Top of DATA EXTRACT

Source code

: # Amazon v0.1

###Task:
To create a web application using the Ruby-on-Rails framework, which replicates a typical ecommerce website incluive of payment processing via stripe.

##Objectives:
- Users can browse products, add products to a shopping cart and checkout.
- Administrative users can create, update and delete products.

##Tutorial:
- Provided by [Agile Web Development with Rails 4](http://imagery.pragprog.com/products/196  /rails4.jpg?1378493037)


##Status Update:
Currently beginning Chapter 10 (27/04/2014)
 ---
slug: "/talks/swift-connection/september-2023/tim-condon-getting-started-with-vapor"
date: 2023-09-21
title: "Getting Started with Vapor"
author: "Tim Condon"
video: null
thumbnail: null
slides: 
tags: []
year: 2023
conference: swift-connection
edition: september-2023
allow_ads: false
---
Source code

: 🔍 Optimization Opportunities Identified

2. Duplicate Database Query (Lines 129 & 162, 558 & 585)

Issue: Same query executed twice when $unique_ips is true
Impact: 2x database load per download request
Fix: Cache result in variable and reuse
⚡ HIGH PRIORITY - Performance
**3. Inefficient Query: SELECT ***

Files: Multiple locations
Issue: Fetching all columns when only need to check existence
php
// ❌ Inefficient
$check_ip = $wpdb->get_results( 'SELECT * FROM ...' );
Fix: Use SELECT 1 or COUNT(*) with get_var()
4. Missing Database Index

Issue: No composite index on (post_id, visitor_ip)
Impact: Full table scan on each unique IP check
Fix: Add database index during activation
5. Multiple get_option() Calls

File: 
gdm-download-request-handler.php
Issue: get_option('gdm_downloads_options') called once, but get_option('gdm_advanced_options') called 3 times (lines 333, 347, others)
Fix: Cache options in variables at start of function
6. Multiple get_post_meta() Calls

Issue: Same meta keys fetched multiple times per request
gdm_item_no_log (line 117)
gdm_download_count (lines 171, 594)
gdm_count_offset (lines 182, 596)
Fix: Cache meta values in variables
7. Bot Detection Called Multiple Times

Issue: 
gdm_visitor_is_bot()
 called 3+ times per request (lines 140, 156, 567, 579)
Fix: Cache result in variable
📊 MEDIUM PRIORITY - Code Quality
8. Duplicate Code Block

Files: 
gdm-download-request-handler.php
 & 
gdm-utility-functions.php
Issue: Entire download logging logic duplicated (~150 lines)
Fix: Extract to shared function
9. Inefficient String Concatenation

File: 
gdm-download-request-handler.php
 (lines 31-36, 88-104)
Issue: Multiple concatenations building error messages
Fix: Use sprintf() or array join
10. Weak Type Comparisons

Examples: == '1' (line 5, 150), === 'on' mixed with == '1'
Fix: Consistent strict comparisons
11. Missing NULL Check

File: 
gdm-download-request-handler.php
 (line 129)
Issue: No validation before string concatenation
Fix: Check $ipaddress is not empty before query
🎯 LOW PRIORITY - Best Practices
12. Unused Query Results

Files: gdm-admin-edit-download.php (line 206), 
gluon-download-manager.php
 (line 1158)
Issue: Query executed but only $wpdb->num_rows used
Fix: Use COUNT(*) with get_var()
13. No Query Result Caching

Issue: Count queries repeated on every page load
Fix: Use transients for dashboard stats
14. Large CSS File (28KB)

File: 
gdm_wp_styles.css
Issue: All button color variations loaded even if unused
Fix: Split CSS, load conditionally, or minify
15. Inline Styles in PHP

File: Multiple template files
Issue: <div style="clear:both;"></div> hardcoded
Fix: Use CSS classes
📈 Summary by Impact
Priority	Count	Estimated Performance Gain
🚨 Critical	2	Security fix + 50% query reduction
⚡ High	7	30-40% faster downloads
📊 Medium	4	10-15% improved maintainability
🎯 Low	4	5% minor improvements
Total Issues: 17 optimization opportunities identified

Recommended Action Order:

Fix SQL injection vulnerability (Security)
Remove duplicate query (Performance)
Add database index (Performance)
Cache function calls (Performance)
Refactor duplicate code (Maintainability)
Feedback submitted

Bottom of DATA EXTRACT

### WHAT TO WORK ON:
Exactly as written, please reproduce the lines from the first line of the data to the line containing "Issue: Entire download", inclusive, and nothing else.

### RESPONSE TO THE TASK:
Source code

: # Amazon v0.1

###Task:
To create a web application using the Ruby-on-Rails framework, which replicates a typical ecommerce website incluive of payment processing via stripe.

##Objectives:
- Users can browse products, add products to a shopping cart and checkout.
- Administrative users can create, update and delete products.

##Tutorial:
- Provided by [Agile Web Development with Rails 4](http://imagery.pragprog.com/products/196  /rails4.jpg?1378493037)


##Status Update:
Currently beginning Chapter 10 (27/04/2014)
 ---
slug: "/talks/swift-connection/september-2023/tim-condon-getting-started-with-vapor"
date: 2023-09-21
title: "Getting Started with Vapor"
author: "Tim Condon"
video: null
thumbnail: null
slides: 
tags: []
year: 2023
conference: swift-connection
edition: september-2023
allow_ads: false
---
Source code

: 🔍 Optimization Opportunities Identified

2. Duplicate Database Query (Lines 129 & 162, 558 & 585)

Issue: Same query executed twice when $unique_ips is true
Impact: 2x database load per download request
Fix: Cache result in variable and reuse
⚡ HIGH PRIORITY - Performance
**3. Inefficient Query: SELECT ***

Files: Multiple locations
Issue: Fetching all columns when only need to check existence
php
// ❌ Inefficient
$check_ip = $wpdb->get_results( 'SELECT * FROM ...' );
Fix: Use SELECT 1 or COUNT(*) with get_var()
4. Missing Database Index

Issue: No composite index on (post_id, visitor_ip)
Impact: Full table scan on each unique IP check
Fix: Add database index during activation
5. Multiple get_option() Calls

File: 
gdm-download-request-handler.php
Issue: get_option('gdm_downloads_options') called once, but get_option('gdm_advanced_options') called 3 times (lines 333, 347, others)
Fix: Cache options in variables at start of function
6. Multiple get_post_meta() Calls

Issue: Same meta keys fetched multiple times per request
gdm_item_no_log (line 117)
gdm_download_count (lines 171, 594)
gdm_count_offset (lines 182, 596)
Fix: Cache meta values in variables
7. Bot Detection Called Multiple Times

Issue: 
gdm_visitor_is_bot()
 called 3+ times per request (lines 140, 156, 567, 579)
Fix: Cache result in variable
📊 MEDIUM PRIORITY - Code Quality
8. Duplicate Code Block

Files: 
gdm-download-request-handler.php
 & 
gdm-utility-functions.php
Issue: Entire download logging logic duplicated (~150 lines)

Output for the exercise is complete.